Le Indice de gouvernance des ressources L’Afrique a dénoncé à plusieurs reprises cette fragmentation, avertissant qu’à moins que la transparence et la responsabilité ne soient intégrées dans les nouveaux contrats de GNL, l’Afrique pourrait être confrontée à un nouveau cycle d’expansion-récession extractive, cette fois sous une bannière « verte ».
Le coût des paris contre l'avenir
L’économie de la transition énergétique est impitoyable. L'objectif zéro émission nette de l'AIE d'ici 2050 Selon ce scénario, les deux tiers des réserves prouvées de gaz actuelles doivent rester inexploités pour atteindre les objectifs climatiques mondiaux. Pour l'Afrique, cela signifie que les projets de GNL en cours de développement pourraient ne pas atteindre leur plein retour sur investissement avant une baisse de la demande.
Les investisseurs se protègent déjà : BP a raccourci la durée de ses contrats de GNL ; Shell se tourne vers l’hydrogène renouvelable ; et TotalEnergies a rebaptisé sa stratégie africaine « multi-énergies », laissant entrevoir une diversification à terme. Pourtant, les entreprises publiques et les banques de développement africaines continuent de redoubler d’efforts ; une contradiction financière qui risque de transformer les « carburants de transition » en « pièges à transition ».
Le rôle de l’Afrique dans le système énergétique mondial pourrait passer du statut de fournisseur à celui de détenteur d’actifs bloqués, à moins que les choix stratégiques ne changent.
Qui en profite, qui en perd
Dans tout boom énergétique, il y a des gagnants et des perdants. Pour le GNL, les gagnants sont évidents : les entrepreneurs internationaux, les compagnies maritimes et les États exportateurs de gaz.
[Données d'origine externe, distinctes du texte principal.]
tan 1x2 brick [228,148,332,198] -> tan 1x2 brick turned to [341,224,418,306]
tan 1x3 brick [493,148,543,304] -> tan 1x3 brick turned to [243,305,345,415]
Les perdants sont plus difficiles à identifier : les communautés locales déracinées par les pipelines, les agriculteurs déplacés par les terminaux, et les générations futures accablées par une dette environnementale et budgétaire.
Sans de solides garanties environnementales et des cadres de partage des bénéfices pour la communauté, l’expansion du GNL risque d’alimenter de nouvelles injustices au nom de la transition.
Comme Baisse des revenus des combustibles fossiles : qui paie la transition de l’Afrique ? Il a été observé que l'Afrique ne peut pas se retirer progressivement de manière responsable si elle reste prisonnière de ses anciens modèles budgétaires. L'avenir énergétique propre du continent doit être financé différemment : non pas par l'exportation de molécules, mais par le développement des industries, des compétences et des capacités de production.
La voie à suivre : une transition juste et stratégique
Pour l'instant, le GNL peut sembler un progrès : emplois, infrastructures et devises. Mais un progrès sans durabilité est une victoire à court terme.
Les dirigeants africains sont confrontés à un choix historique : investir les gains gaziers actuels dans les énergies renouvelables, les réseaux régionaux et les industries locales, ou risquer d’être laissés pour compte lorsque le monde fermera enfin le robinet du gaz.
La transition juste n'est pas une question d'idéologie, mais de timing. Les pays qui s'adapteront tôt conquéreront de nouveaux marchés dans l'hydrogène vert, les minéraux pour batteries et la production de technologies propres. Ceux qui s'accrochent au passé paieront deux fois : une fois en actifs immobilisés, une fois en opportunités perdues.
L’Afrique doit s’assurer que son avenir énergétique ne repose pas sur un pouvoir temporaire, mais sur une souveraineté durable.